-------- Raw data
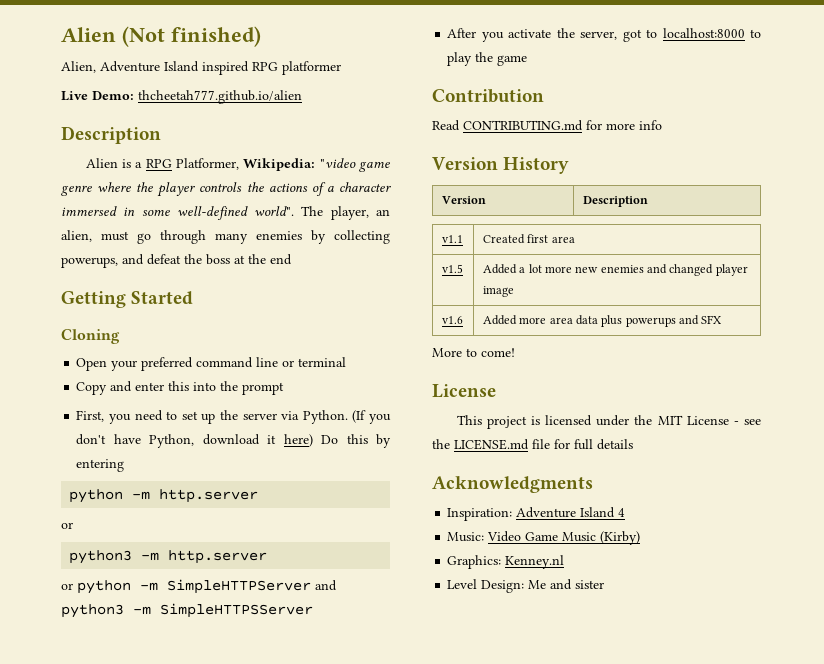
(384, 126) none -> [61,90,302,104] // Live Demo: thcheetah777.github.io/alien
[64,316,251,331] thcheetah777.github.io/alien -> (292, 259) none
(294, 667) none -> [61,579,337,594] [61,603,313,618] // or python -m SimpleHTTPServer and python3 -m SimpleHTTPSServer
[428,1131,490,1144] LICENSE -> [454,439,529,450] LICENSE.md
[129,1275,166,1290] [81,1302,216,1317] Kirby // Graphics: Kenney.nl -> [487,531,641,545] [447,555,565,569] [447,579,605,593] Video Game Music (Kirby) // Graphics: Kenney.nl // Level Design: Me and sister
----------------
## Required action
Exactly the lines from the one containing "[64,316,251,331] thcheetah777.github.io/alien ->" to the last line of the entries above must be duplicated, with both of those lines included and nothing more.

## Your solution
[64,316,251,331] thcheetah777.github.io/alien -> (292, 259) none
(294, 667) none -> [61,579,337,594] [61,603,313,618] // or python -m SimpleHTTPServer and python3 -m SimpleHTTPSServer
[428,1131,490,1144] LICENSE -> [454,439,529,450] LICENSE.md
[129,1275,166,1290] [81,1302,216,1317] Kirby // Graphics: Kenney.nl -> [487,531,641,545] [447,555,565,569] [447,579,605,593] Video Game Music (Kirby) // Graphics: Kenney.nl // Level Design: Me and sister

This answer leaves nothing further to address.